I am familiar with D H Lawrence's essays on Hardy's work, but does anyone know if Hardy wrote anything on Lawrence? Were any of Hardy's opinions recorded on any of Lawrences work or on Lawrence himself? With many thanks, Nikki

Answer:

Awaiting an Answer


Question 15:

Phillip Mallett, Editor, THS journals asks: Serendipity, and the need to check a reference to Mary Channing, the poor woman part-strangled and then burnt at the stake in Maumbury Rings in 1705, and of course a figure who fascinated Hardy, led me to the website maintained by Michael Russell, On Line Parish Clerk for the Parishes of Dorchester and Fordington. One of many intriguing items there concerns Ann Winzer, nee Keats, who is described on her tombstone in the churchyard at Piddlehinton as a 'heroine' of Waterloo, where she aided and attended the sick. She died in 1873, having moved from Fordington to Piddlehinton in 1861, but I don't recall hearing of her in connection with Hardy, who must surely have met and talked with her.
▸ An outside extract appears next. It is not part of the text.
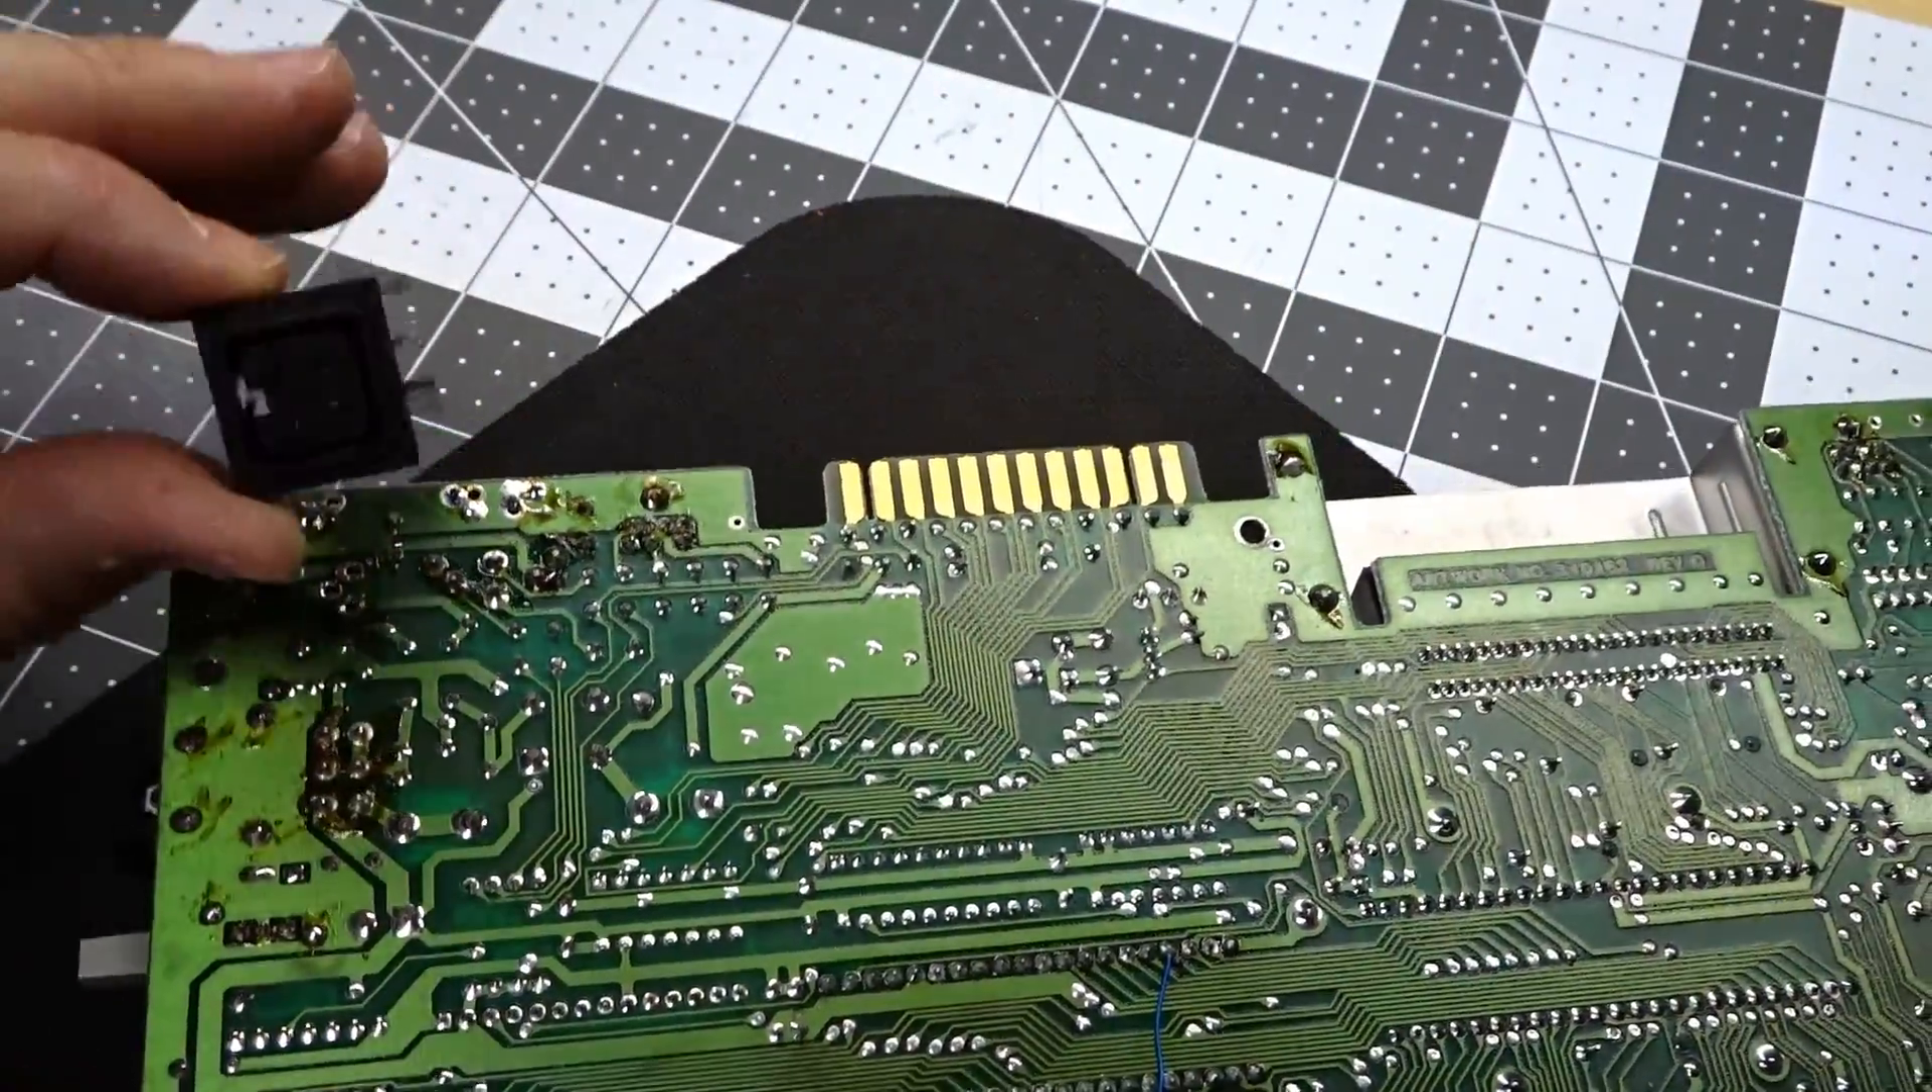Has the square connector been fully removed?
Yes.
William Keates or Keats, the original of Tranter Dewy in 'Under the Greenwood Tree', lived in one half of the cottage next door to the Hardy family, with Hardy's Uncle James in the other half; William's brother Charles Keats lived just along from them. Was Ann Winzer related to a branch of this family? It seems odd that if Hardy did meet Ann through what may have been her relations in Bockhampton, he left no mention of doing so. If anyone has more information, or could send a photo of her gravestone for the 'Journal', it would be good to find out what links, if any, Hardy had with her.

Answer:

Patrick Tolfree says: I can only add to the mystery by pointing out that in the 'Life' Hardy describes the harvest-supper to which, aged about nine, he went, accompanied by 'a young woman of the village'. In the original version of the 'Life' the young woman is not named, but in the 1984 version, edited by Michael Millgate, she is identified in the index as Charlotte Keats, daughter of William Keats, who, as you say, lived next door to the Hardy's in Higher Bockhampton. She was apparently aged 16 in 1951, therefore born in 1835. This makes it even stranger that Hardy makes no reference to Ann anywhere.


Question 16:

Jane Dey asks: I understand that Thomas Hardy's pen is available to see at the Dorset County Museum. Can anyone tell me what type of pen he used? I hope to visit the museum soon but I am interested to know more about pens of this period i.e.their design and use. Would it have been possible for a pen from the 1890s to still be used into the 1950s? I am writing a story for an Open University course. Any information would be helpful until I can get to the museum, please.